Working out loud enables others to better understand you and your work. That can be an advantage if it allows you to focus on them.

Working out loud is not close to common. The practice is growing as more people realise the benefits of purposefully sharing their work in progress. However, it a passionate but small community who consistently practice working out loud.

As someone who works out loud a lot, I have seen a particular advantage in the asymmetry of working out loud practice. People I meet often know a lot about what I do. That enables our interaction to focus more on what they do.

There are a number of advantages in my working having been exposed first:

  • Pull over Push: In discussion people will bring up the ideas and work that I have done that they want to discuss. They pull me towards more effective conversation without the hard work of pitching and digging. People choose to interact based on what they already know of my work. That is a better and more useful choice.
  • Trust comes with understanding: the more someone has followed my work the better they are likely to understand my approach and who I am. That provides a sure foundation for our interaction and helps ensure that there are fewer misunderstandings. Ultimately, if they chose to interact on the basis of that knowledge I can be surer that we are likely to have a productive conversation based in deeper trust.
  • Less Talk & More Listening: The less I have to talk to explain myself in an interaction the more I can listen. Listening to another person is a great way to build understanding and connection but our desire to get out the story of our work can get in the way. We all love to be heard.  People enjoy a conversation that is mostly about their work, needs and challenges.
  • More work solving problems: The less time I have to spend on pitching and explaining my work the more time we can spend discussing solutions to problems. Being able to reference already shared work saves time too. Having another person in the conversation who is familiar with your thoughts and approaches can mean both of you can collaborate to solve ideas together.

3 Comments

  1. Michelle Ockers says:

    These are great reasons to work out loud consistently Simon, regardless of whether it is others inside an organisation, potential clients if you consult externally, or people in your network that you are engaging with. I recall getting to know the work of Helen Blunden well through her blogging such that when I needed to find someone to help with a social learning program I knew how she would approach this work before I talked to her. Thanks for the nudge to get more consistent with my working out loud, especially blogging.

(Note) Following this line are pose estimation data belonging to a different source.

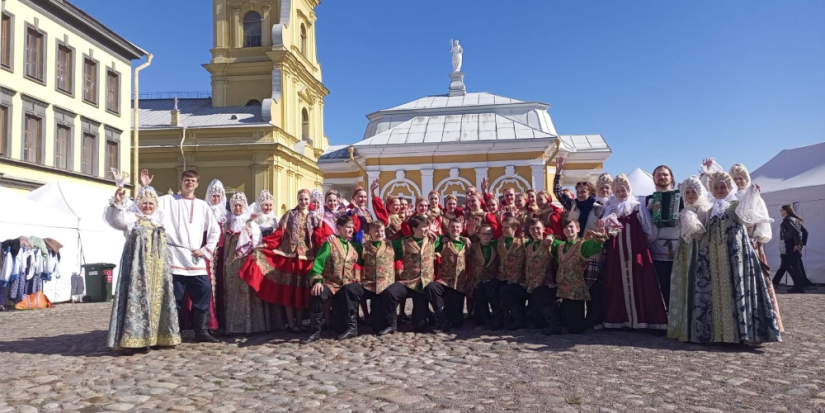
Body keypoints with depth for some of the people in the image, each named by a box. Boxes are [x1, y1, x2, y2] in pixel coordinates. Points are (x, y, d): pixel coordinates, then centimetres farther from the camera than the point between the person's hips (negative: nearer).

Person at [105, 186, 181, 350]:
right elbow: (114, 219, -20)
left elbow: (164, 245, 25)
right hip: (138, 266, -6)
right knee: (138, 298, -11)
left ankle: (158, 335, 16)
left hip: (158, 267, 6)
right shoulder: (132, 217, 0)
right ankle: (136, 337, -11)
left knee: (158, 299, 8)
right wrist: (117, 202, -35)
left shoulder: (159, 220, 18)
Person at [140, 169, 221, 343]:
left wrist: (205, 250, 4)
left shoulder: (202, 206, 13)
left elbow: (215, 230, 12)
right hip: (175, 258, -3)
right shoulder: (169, 201, 8)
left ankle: (201, 332, 9)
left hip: (196, 260, 3)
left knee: (204, 291, -2)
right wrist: (145, 188, -15)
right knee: (174, 296, -1)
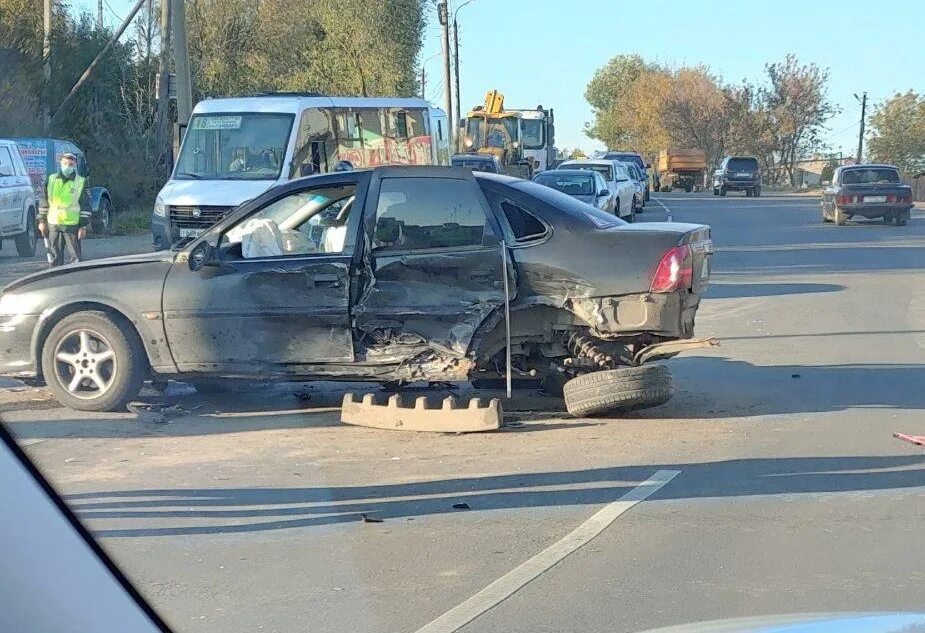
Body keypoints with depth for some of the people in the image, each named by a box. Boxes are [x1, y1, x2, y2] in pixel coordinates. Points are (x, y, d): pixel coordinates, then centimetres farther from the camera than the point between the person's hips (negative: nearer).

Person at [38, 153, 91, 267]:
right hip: (53, 224, 3)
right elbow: (44, 201, 13)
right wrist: (42, 221, 9)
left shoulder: (81, 182, -1)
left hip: (72, 225, -3)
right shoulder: (51, 179, 8)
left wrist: (83, 226, -6)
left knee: (75, 256, 0)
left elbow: (86, 206, -1)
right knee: (55, 257, 7)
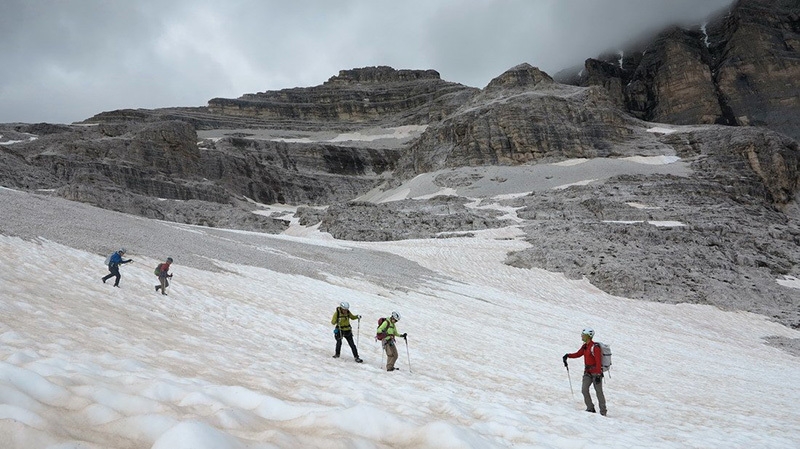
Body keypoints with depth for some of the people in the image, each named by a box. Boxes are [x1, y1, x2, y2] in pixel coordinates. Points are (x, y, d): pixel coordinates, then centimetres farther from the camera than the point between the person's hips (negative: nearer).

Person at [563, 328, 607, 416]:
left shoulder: (595, 347, -18)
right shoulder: (585, 346, 8)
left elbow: (598, 362, -20)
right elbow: (578, 354, 16)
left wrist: (598, 375, -23)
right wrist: (568, 355, 0)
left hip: (596, 372, -7)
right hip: (587, 372, 7)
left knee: (599, 392, 1)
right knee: (584, 390, -4)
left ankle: (603, 411, 13)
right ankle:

  2. Thanks a lot for sharing that – can fully support your experience- I wrote about it 2015, when I had not read the great book of John: http://www.harald-schirmer.de/2015/05/06/working-out-loud-in-practice/ today, we are promoting #WOL in our company as one of the best ways to #goDigital

  3. Great points, Simon. Many years ago I used to worry about the “uselessness” of my reading so many books (and book reviews) as I did not necessarily apply the lessons or skills from them diligently. I used to mention about my reading habit to many people. This gradually led to many people seeking out reading recommendations and also sharing with me whenever they read an interesting book. This obviously increased the range of books I could stay informed about and be more helpful when others asked. I also noticed that unlike the gossip/small talk that people often indulge in, when they interacted with me, they would quickly move to a more knowledge-sharing mode of conversation. Your first and fourth points reminded me of this, which I have never framed as an instance of WOL. Thanks.